> Stored data

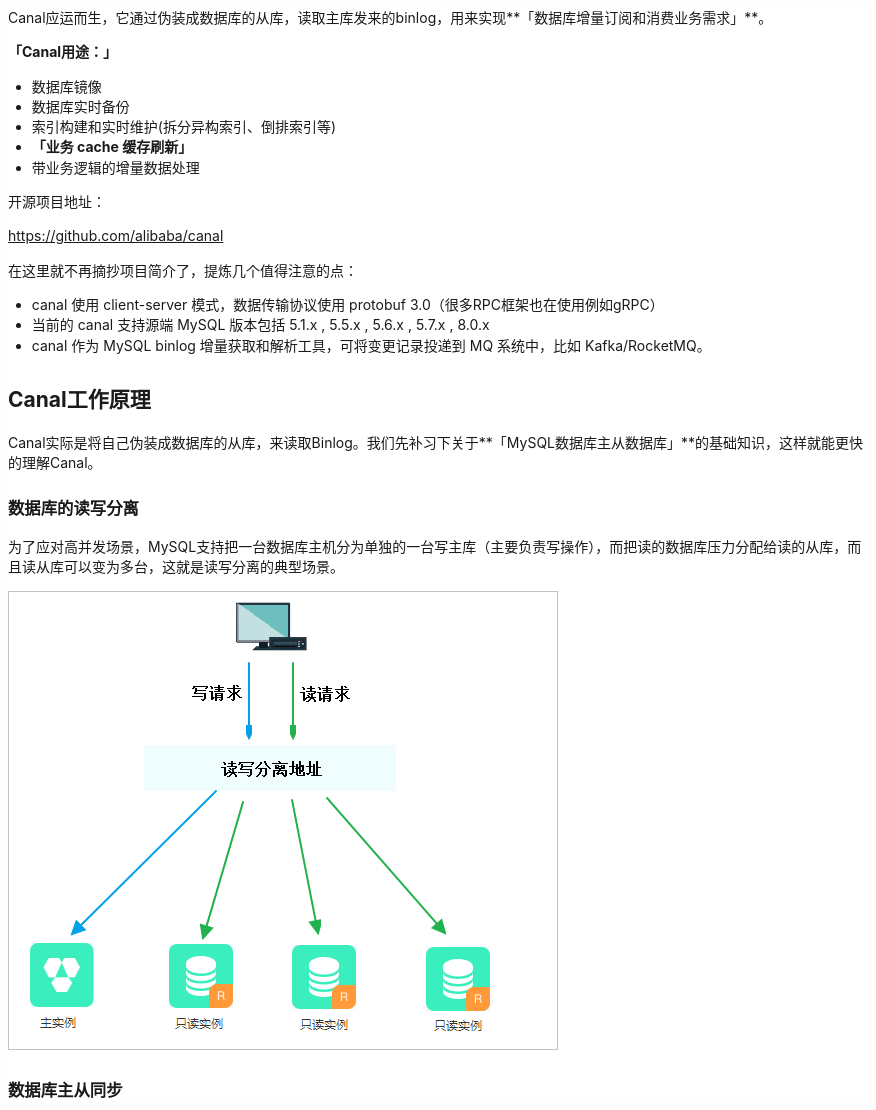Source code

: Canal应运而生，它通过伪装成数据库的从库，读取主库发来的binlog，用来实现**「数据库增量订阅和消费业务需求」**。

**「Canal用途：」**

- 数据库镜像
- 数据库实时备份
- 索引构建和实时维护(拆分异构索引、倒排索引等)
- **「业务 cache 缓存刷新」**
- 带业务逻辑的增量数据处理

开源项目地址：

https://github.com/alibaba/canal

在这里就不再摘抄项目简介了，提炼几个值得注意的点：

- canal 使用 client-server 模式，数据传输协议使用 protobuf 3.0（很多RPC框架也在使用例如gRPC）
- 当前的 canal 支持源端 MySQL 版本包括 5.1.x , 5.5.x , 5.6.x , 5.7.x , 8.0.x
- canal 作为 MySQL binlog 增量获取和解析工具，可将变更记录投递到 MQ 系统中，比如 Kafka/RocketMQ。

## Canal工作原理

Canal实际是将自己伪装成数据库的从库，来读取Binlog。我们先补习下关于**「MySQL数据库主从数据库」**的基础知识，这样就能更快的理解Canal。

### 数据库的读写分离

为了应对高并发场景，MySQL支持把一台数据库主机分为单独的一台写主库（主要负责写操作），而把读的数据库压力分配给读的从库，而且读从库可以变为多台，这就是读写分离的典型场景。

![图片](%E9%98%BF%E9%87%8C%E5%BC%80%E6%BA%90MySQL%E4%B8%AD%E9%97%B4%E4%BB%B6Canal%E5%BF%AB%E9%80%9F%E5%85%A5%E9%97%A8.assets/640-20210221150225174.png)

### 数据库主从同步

> Problem details
Lines from the one containing "Canal实际是将自己伪装成" to the last line above, both included: copy these exactly and write nothing else.

> Task solution
Canal实际是将自己伪装成数据库的从库，来读取Binlog。我们先补习下关于**「MySQL数据库主从数据库」**的基础知识，这样就能更快的理解Canal。

### 数据库的读写分离

为了应对高并发场景，MySQL支持把一台数据库主机分为单独的一台写主库（主要负责写操作），而把读的数据库压力分配给读的从库，而且读从库可以变为多台，这就是读写分离的典型场景。

![图片](%E9%98%BF%E9%87%8C%E5%BC%80%E6%BA%90MySQL%E4%B8%AD%E9%97%B4%E4%BB%B6Canal%E5%BF%AB%E9%80%9F%E5%85%A5%E9%97%A8.assets/640-20210221150225174.png)

### 数据库主从同步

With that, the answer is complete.